Multigenerational Family Therapy FULL

Who is involved in treatment?

individual family members, couples, entire family, or combinations of these.

What is the treatment duration?

Long term and can last several years.

What are the goals of therapy?

Working through underlying processes and conflict that increase or fuel symptoms (i.e. decrease anxiety and increase levels of differentiation).

What two processes fuel symptoms?

Low levels of self-differentiation and chronic anxiety

What are the three primary phases of this model?

Assessment, Genogram, and Differentiation

What is the assessment phase?

History taking, assess for patterns of togetherness and individuality by exploring family of origin, triangles, and levels of differentiation.

What is the genogram phase?

Therapist and client construct a genogram (aka family diagram).

What is the differentiation phase?

Focus is on reducing anxiety and increasing differentiation of as many family members as possible.

What does assessment look like within this model?

History taking going back several generations. This can be done as part of the genogram for assessment or prior to the genogram as an intervention

What does diagnosis look like within this model?

Non-pathologizing and has a systemic focus on presenting problems.

Who is the primary contributor?

Murray Bowen

Which is Multigenerational Family Therapy also known as?

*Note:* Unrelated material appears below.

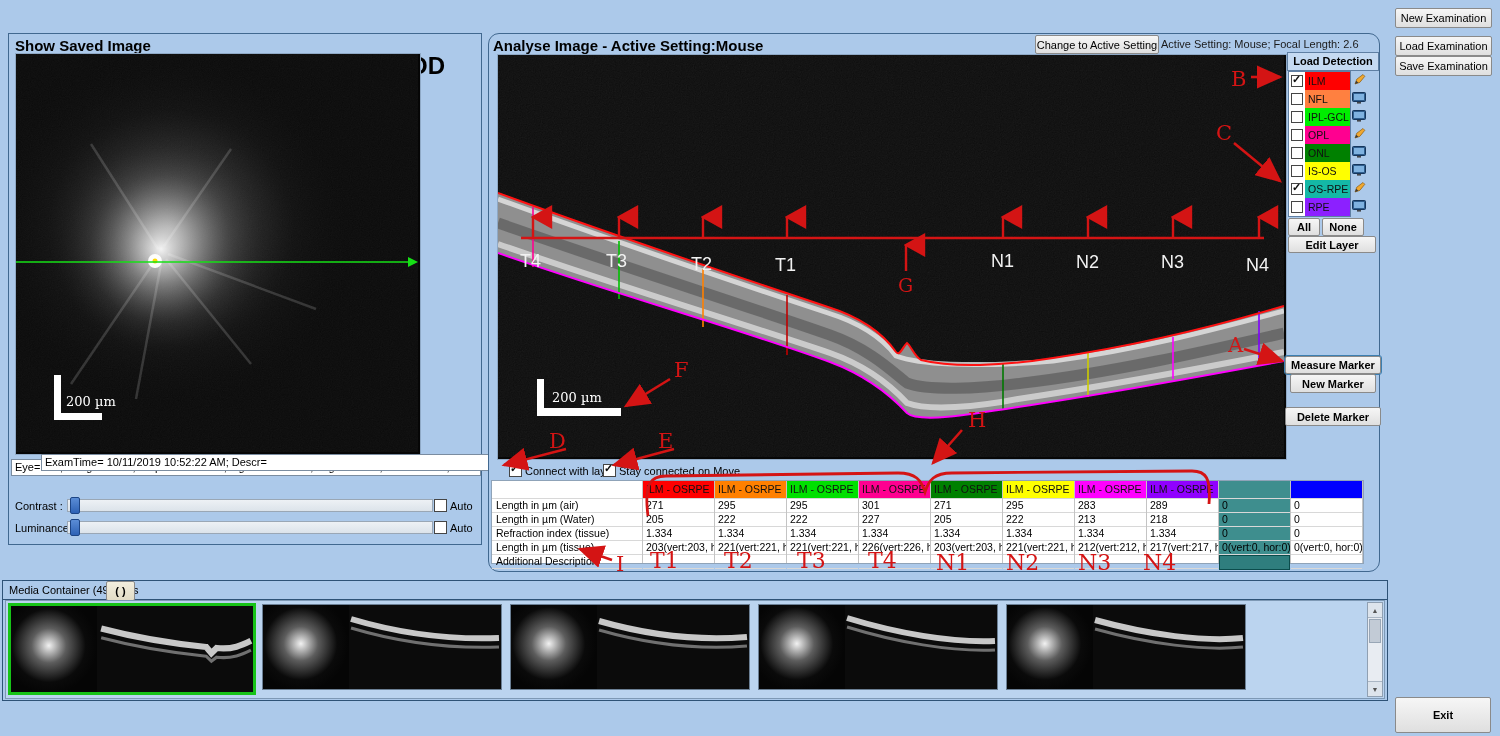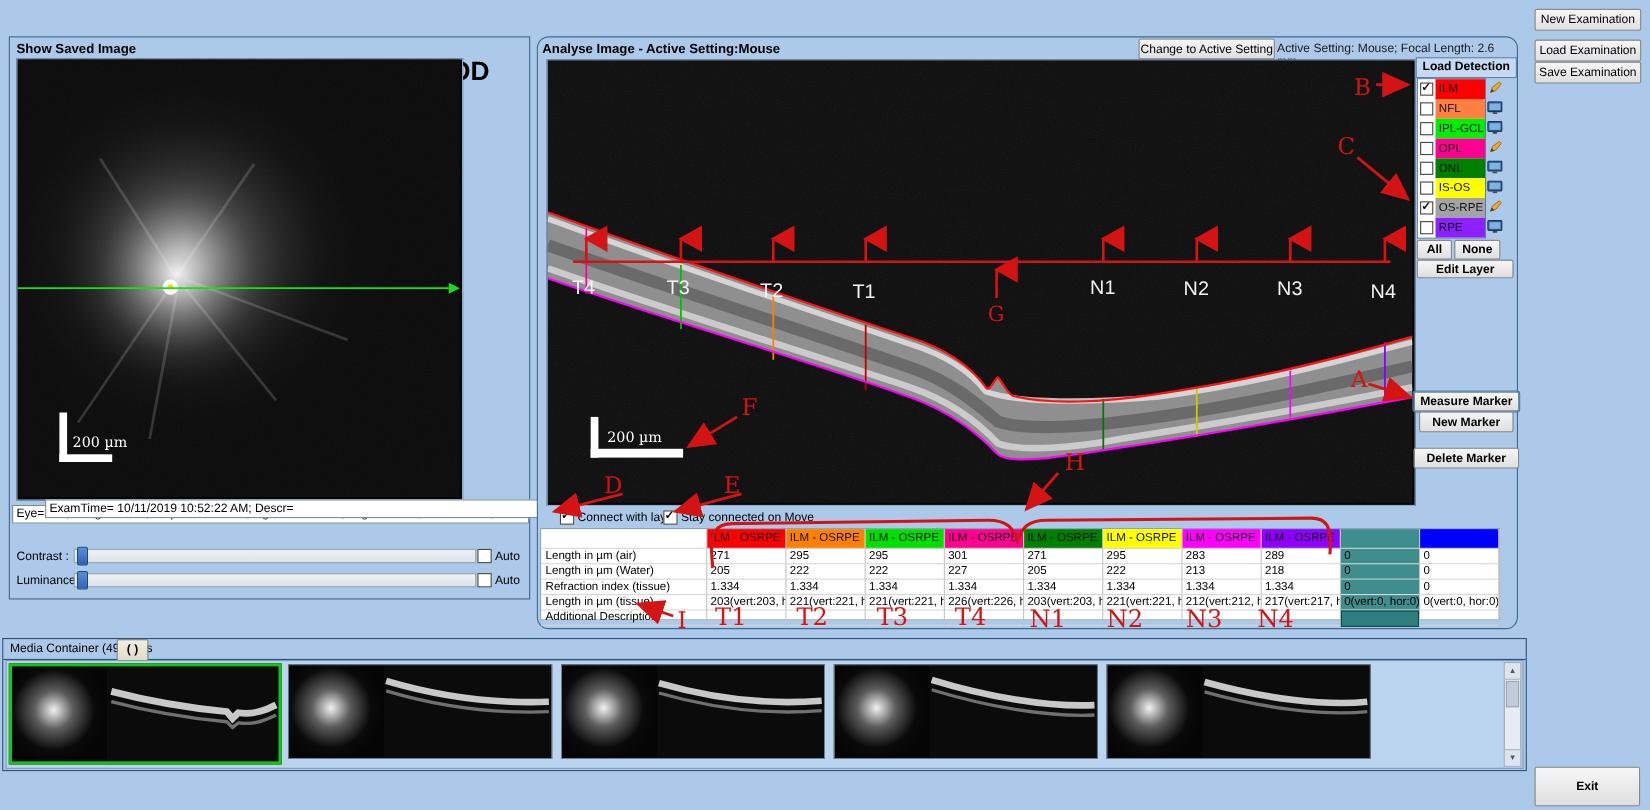"Show Saved Image" .ptitle { font-size: 12px -> 15px }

Bowen Family Systems Approach

What class of therapy is BFS?

Transgenerational Model (i.e. it applies psychoanalytic theory while recognizing past generations in relation to individual and nuclear family treatment).

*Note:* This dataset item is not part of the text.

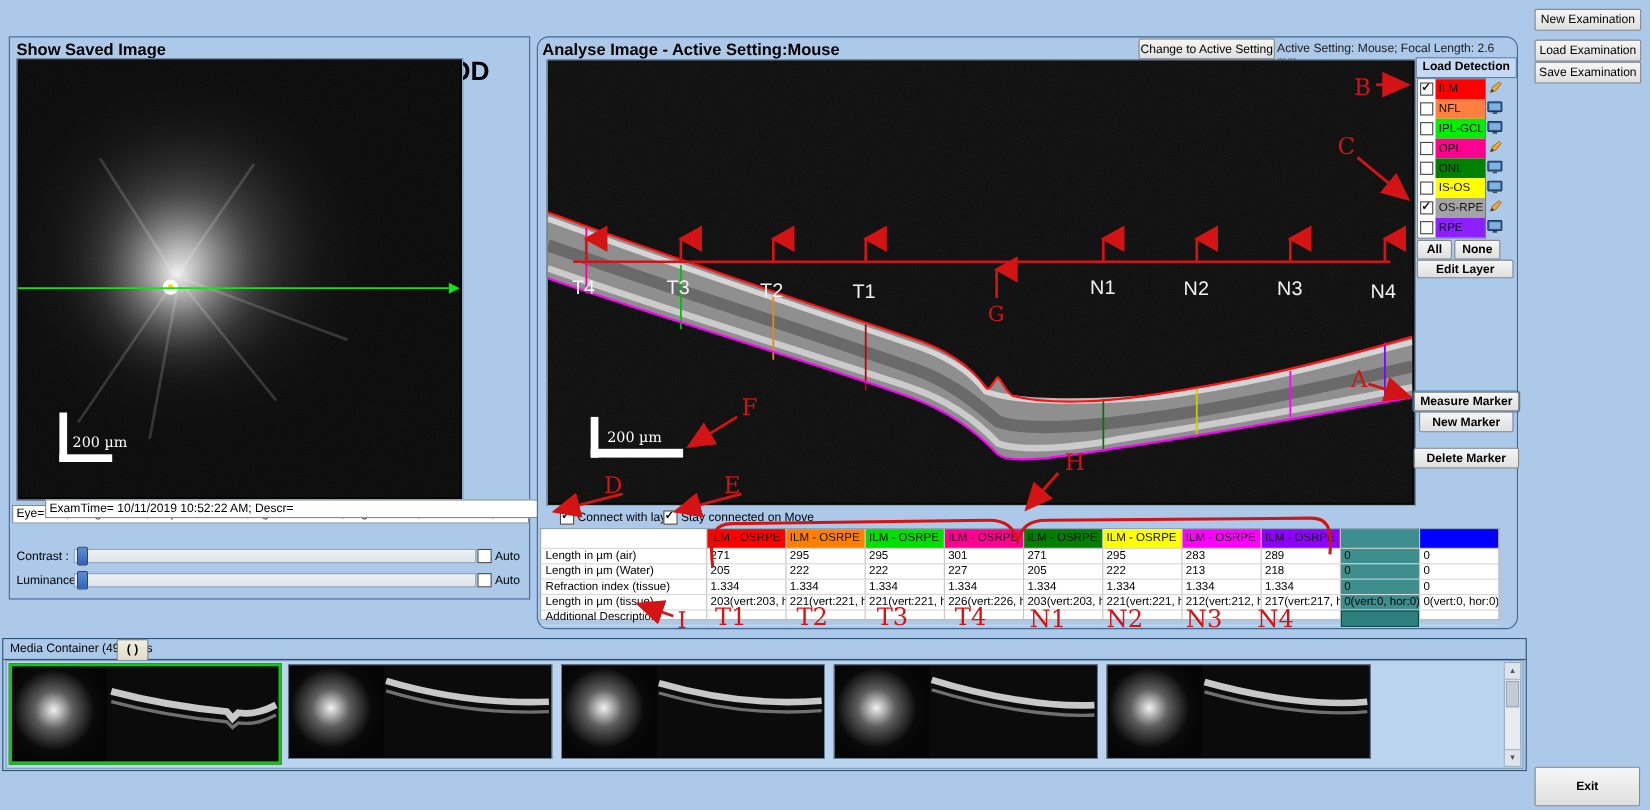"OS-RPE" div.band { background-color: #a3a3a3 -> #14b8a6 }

What is the essential them of BFS?

Conflict between individuality and togetherness.

What are the two psychological capacities that Bowen believes we all have?

Cognitive capacity and affective capacity

What is cognitive capacity?

the capacity to realize our creative, individual potential to do tasks that are needed for survival and enhancement.

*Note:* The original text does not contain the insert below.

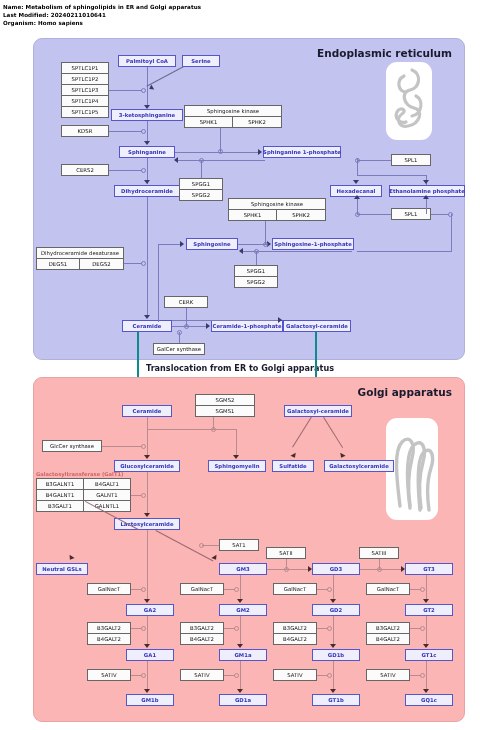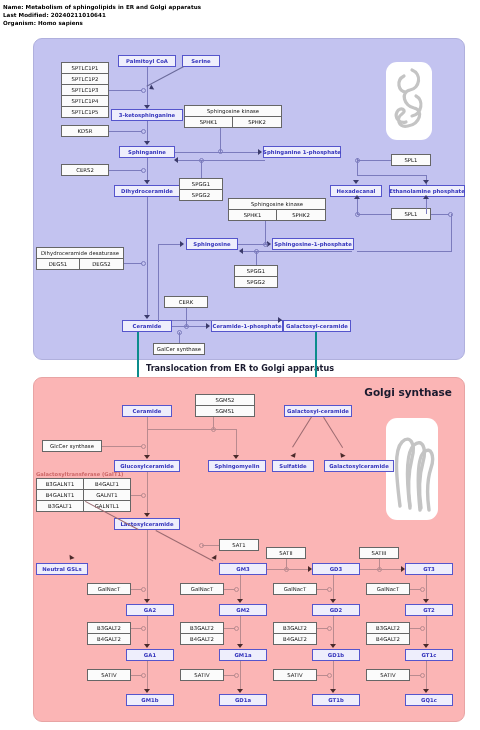"Endoplasmic reticulum" div.comp-title { html: none -> <div>Endoplasmic reticulum</div> }
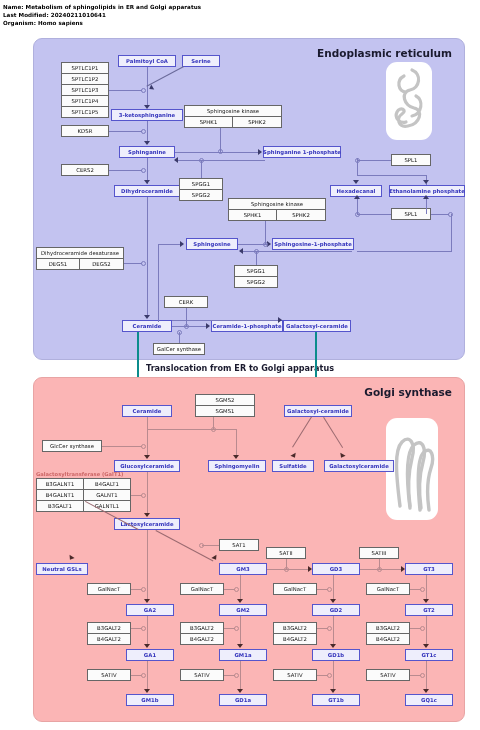"Golgi synthase" div.comp-title { text: synthase -> apparatus }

What is cognitive capacity rooted in?

Individuality. It is none reactive and represents reaching our creative potential. Objectively experienced.

What is affective capacity?

It is more reactive and driven toward our ability to communicate and connect with others.

What is affective capacity rooted in?

Rooted in togetherness. It is subjectively experienced, and is more emotionally reactive.

What does Bowen suggest our primary challenge is?

Finding the balance between individuality and togetherness. This challenge exists on multiple systemic levels (i.e. individual, families, societies, etc.)